**EXERCICES À RÉALISER**
1. Résumez en deux phrases le texte sur le Conseil électoral provisoire haïtien.
2. Reproduisez à l'identique l'extrait du texte sur le Conseil électoral provisoire haïtien qui débute aux mots « Malgré la participation ». Arrêtez-vous après les mots « 9 juin 2023. ».

**TEXTE D'ÉTUDE**
━━━━━━━━
(4ème partie)
Malgré la participation d’un très grand nombre d’acteurs politiques et de la Société civile haïtienne à la réunion de la CARICOM en Jamaïque sur la crise haïtienne les 11, 12 et 13 juin 2023, même en l’absence de la Présidente de la HCT (Haut Conseil de la Transition), Mirlande H. Manigat, et malgré le soutien affirmé et appuyé une semaine auparavant du Core Group par le truchement de Mme Maria Isabel Salvador, cheffe du BINUH et Représentante spéciale du Secrétaire général des Nations-Unis en Haïti, la formation du Conseil Electoral Provisoire (CEP) demeure incertaine dans cette conjoncture. Et pour cause. La problématique de la sécurité est le nœud gordien empêchant toute vraie initiative relative à la formation d’un CEP crédible et consensuel avant le lancement du processus électoral. Même Mme Isabel Salvador l’avait souligné lors de sa Conférence de presse du 9 juin 2023.
━━━━━━━━
**DONNÉES FOURNIES**

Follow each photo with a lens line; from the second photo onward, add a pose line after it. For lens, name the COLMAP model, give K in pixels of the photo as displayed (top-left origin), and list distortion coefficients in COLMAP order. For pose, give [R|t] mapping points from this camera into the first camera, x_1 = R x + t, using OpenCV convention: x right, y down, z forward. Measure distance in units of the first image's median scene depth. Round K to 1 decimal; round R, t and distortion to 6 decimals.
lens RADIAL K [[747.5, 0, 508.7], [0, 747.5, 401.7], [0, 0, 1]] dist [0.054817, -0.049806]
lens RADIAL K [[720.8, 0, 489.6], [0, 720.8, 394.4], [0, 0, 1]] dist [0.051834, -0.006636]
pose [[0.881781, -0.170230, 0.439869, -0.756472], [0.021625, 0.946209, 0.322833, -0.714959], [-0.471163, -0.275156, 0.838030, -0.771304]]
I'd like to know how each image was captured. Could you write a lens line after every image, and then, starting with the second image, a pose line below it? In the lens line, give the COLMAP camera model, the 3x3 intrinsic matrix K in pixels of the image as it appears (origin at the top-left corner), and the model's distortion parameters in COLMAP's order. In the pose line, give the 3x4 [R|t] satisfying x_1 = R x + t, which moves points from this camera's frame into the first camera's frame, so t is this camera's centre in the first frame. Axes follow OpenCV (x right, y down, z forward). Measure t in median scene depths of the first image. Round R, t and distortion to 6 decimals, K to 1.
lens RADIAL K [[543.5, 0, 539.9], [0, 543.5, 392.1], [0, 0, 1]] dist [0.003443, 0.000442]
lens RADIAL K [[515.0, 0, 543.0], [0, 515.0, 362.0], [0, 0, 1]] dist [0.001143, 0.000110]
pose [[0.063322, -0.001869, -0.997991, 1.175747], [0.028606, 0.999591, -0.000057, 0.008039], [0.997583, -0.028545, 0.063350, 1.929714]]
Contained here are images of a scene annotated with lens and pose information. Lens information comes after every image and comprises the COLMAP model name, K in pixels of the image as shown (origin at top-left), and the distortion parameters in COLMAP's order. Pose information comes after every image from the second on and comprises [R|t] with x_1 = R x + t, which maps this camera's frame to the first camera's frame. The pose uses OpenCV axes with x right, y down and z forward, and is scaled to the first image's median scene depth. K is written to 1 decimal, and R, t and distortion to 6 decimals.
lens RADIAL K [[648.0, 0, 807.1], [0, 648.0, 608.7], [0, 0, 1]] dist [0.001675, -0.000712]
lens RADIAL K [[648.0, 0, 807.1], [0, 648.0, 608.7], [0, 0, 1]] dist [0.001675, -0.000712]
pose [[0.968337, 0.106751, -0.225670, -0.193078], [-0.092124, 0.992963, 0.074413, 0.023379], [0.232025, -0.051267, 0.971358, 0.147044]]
━━━━━━━━
**CORRIGÉ DES EXERCICES**
1. Malgré la réunion de la CARICOM tenue en Jamaïque les 11, 12 et 13 juin 2023 sur la crise haïtienne et le soutien du Core Group exprimé par Maria Isabel Salvador, la formation du Conseil électoral provisoire demeure incertaine. La sécurité constitue le nœud gordien qui empêche toute initiative en faveur d'un CEP crédible et consensuel avant le lancement du processus électoral, ce que Mme Salvador avait souligné lors de sa conférence de presse du 9 juin 2023.

2.
Malgré la participation d’un très grand nombre d’acteurs politiques et de la Société civile haïtienne à la réunion de la CARICOM en Jamaïque sur la crise haïtienne les 11, 12 et 13 juin 2023, même en l’absence de la Présidente de la HCT (Haut Conseil de la Transition), Mirlande H. Manigat, et malgré le soutien affirmé et appuyé une semaine auparavant du Core Group par le truchement de Mme Maria Isabel Salvador, cheffe du BINUH et Représentante spéciale du Secrétaire général des Nations-Unis en Haïti, la formation du Conseil Electoral Provisoire (CEP) demeure incertaine dans cette conjoncture. Et pour cause. La problématique de la sécurité est le nœud gordien empêchant toute vraie initiative relative à la formation d’un CEP crédible et consensuel avant le lancement du processus électoral. Même Mme Isabel Salvador l’avait souligné lors de sa Conférence de presse du 9 juin 2023.